Thomas Halim Habib (born 6 July 1963) is an Egyptian Coptic Catholic hierarch and former diplomat of the Holy See. He has served as the Eparch (Bishop) of the Eparchy of Sohag since 2020. He concurrently serves as an Apostolic Visitator for Coptic Catholics in Oceania and the Gulf States since 2022.

== Early life and ministry ==
Thomas Halim Habib was born on 6 July 1963 in Sohag, Egypt. Before discerning a vocation to the priesthood, he pursued a secular education in law at Cairo University, earning a degree and practicing as a lawyer in Egypt.

He later entered the seminary and completed his institutional cycle of ecclesiastical studies at the Pontifical Urban University in Rome. He was ordained a priest on 27 March 1994 for the Patriarchal Eparchy of Alexandria of the Copts. Following his ordination, he completed a doctorate in canon law at the Pontifical Oriental Institute and was placed in charge of the Coptic Catholic diaspora community in Rome. He then entered the Pontifical Ecclesiastical Academy to prepare for the diplomatic service.

== Diplomatic career ==
Habib officially entered the diplomatic service of the Holy See on 13 June 1998. Over the next two decades, he served in numerous apostolic nunciatures across the globe, initially as secretary and later as counselor. His postings included assignments in Honduras, Rwanda, Kuwait, Iran, Iraq, Lebanon, the Netherlands, Algeria, Syria, and Malta.

His final diplomatic role before returning to Egypt was as the First Counsellor at the Apostolic Nunciature to Kuwait and the Arabian Peninsula, where he supported the local Catholic immigrant populations and handled relations with civil authorities.

== Episcopal ministry ==
On 3 November 2020, the Synod of Bishops of the Coptic Catholic Church elected Habib as the Eparch of the Eparchy of Sohag, filling the vacancy left by Basilios Fawzy Al-Dabe's transfer to Minya. Pope Francis granted his assent to the election on the same day. He received his episcopal consecration on 23 January 2021 from Coptic Catholic Patriarch Ibrahim Isaac Sidrak, with other Coptic Catholic bishops serving as co-consecrators.

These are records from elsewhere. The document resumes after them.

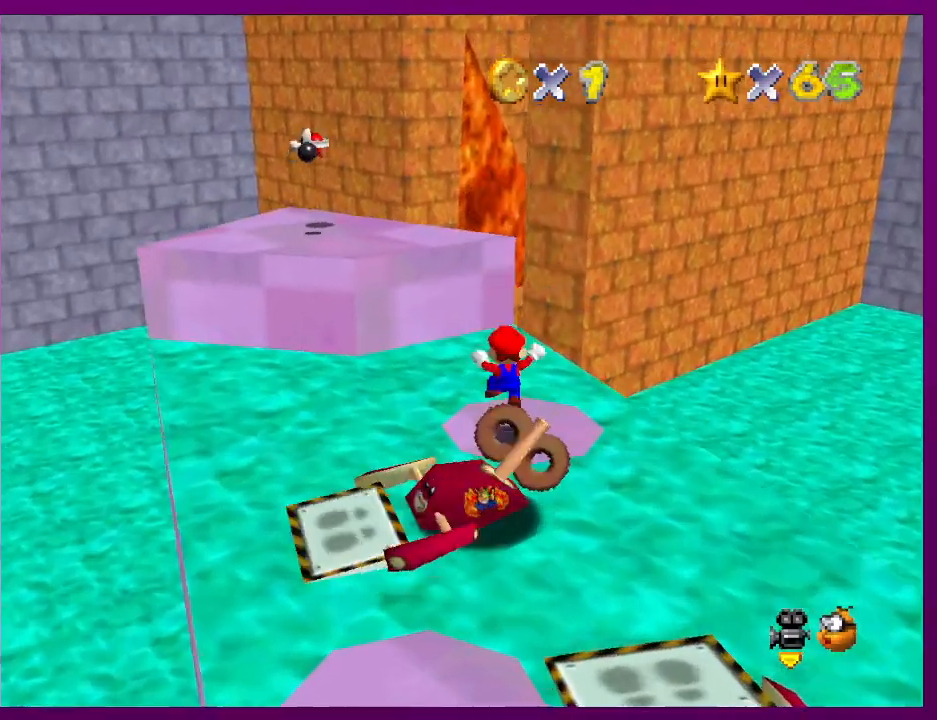
{"buttons": ["A"], "left_stick": "left", "events": [[133, "A", "down"], [133, "left_stick", "up-left"], [300, "left_stick", "left"]]}
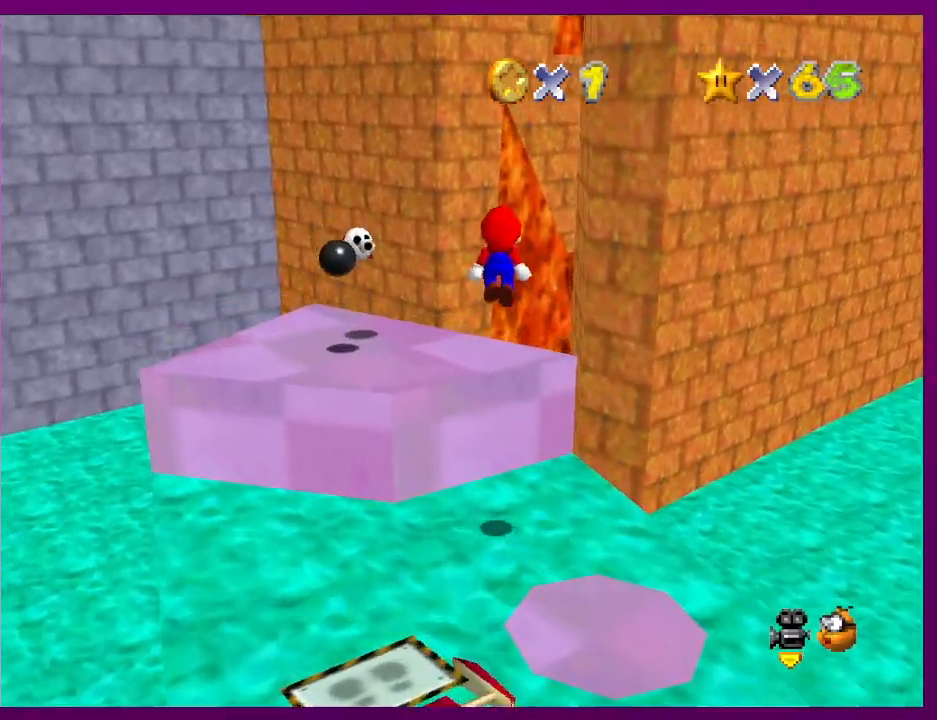
{"buttons": [], "left_stick": "up", "events": [[233, "A", "up"], [333, "left_stick", "center"], [467, "left_stick", "up"]]}
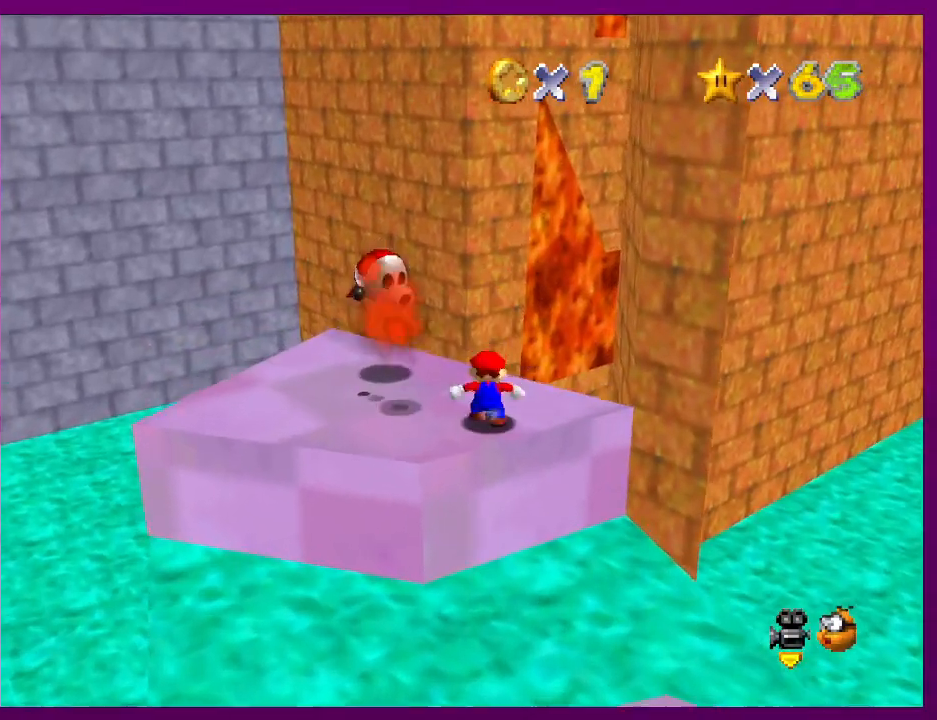
{"buttons": [], "left_stick": "up", "events": [[300, "Z", "down"], [367, "A", "down"], [400, "Z", "up"], [467, "A", "up"]]}
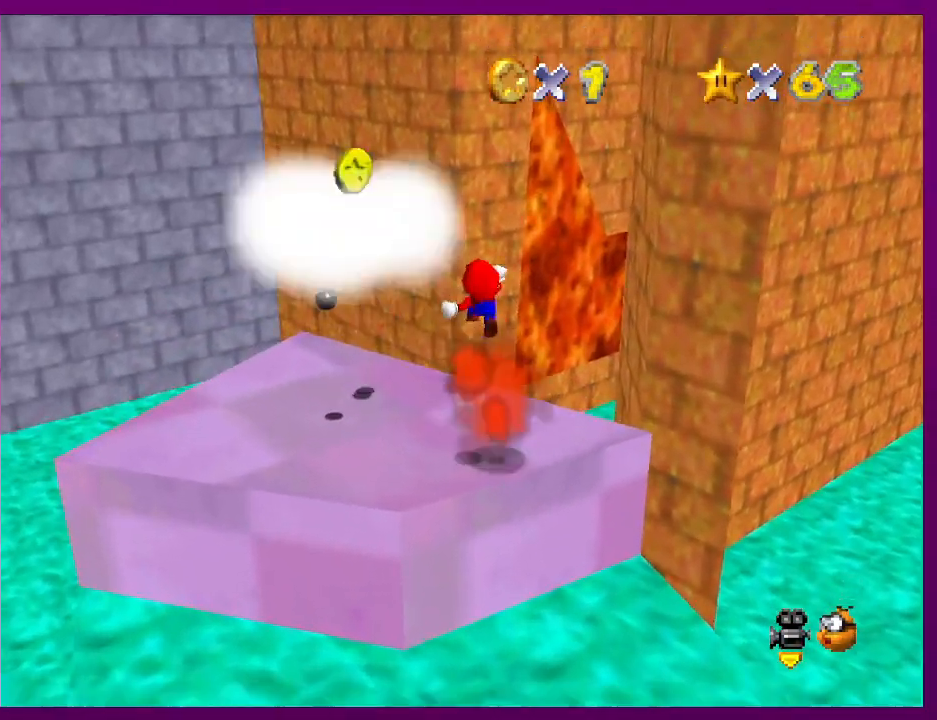
{"buttons": [], "left_stick": "up-left", "events": [[67, "C_LEFT", "down"], [200, "C_LEFT", "up"], [233, "left_stick", "up-left"], [333, "left_stick", "left"], [500, "left_stick", "up-left"]]}
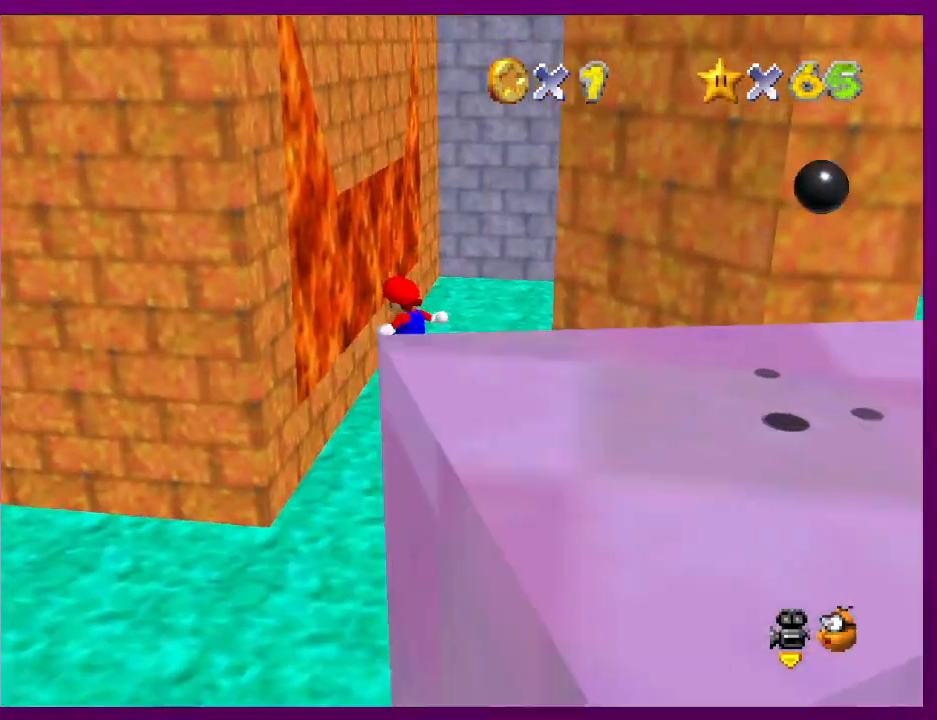
{"buttons": ["A"], "left_stick": "right", "events": [[400, "A", "down"], [467, "left_stick", "right"]]}
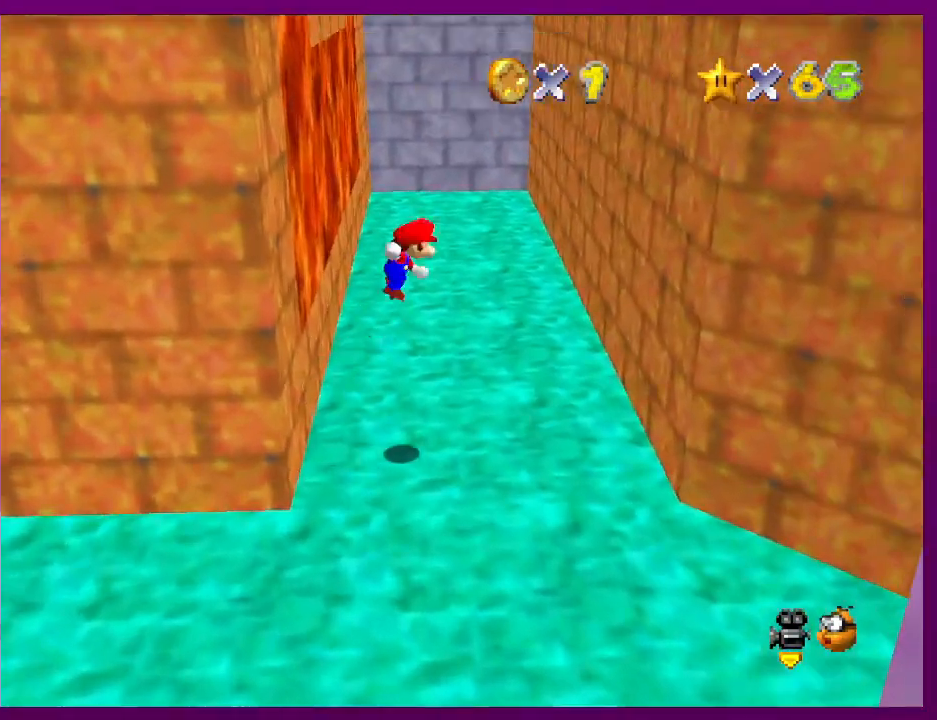
{"buttons": ["A"], "left_stick": "left", "events": [[133, "left_stick", "down-right"], [333, "A", "up"], [467, "A", "down"], [467, "left_stick", "left"]]}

As bishop, Habib has frequently highlighted the local and socio-political climate in Egypt, noting that Christians enjoy greater religious freedom while simultaneously managing economic and demographic pressures that drive migration.

On 30 September 2022, Pope Francis appointed him as the Apostolic Visitator for Coptic Catholic faithful residing in Oceania and the Gulf States.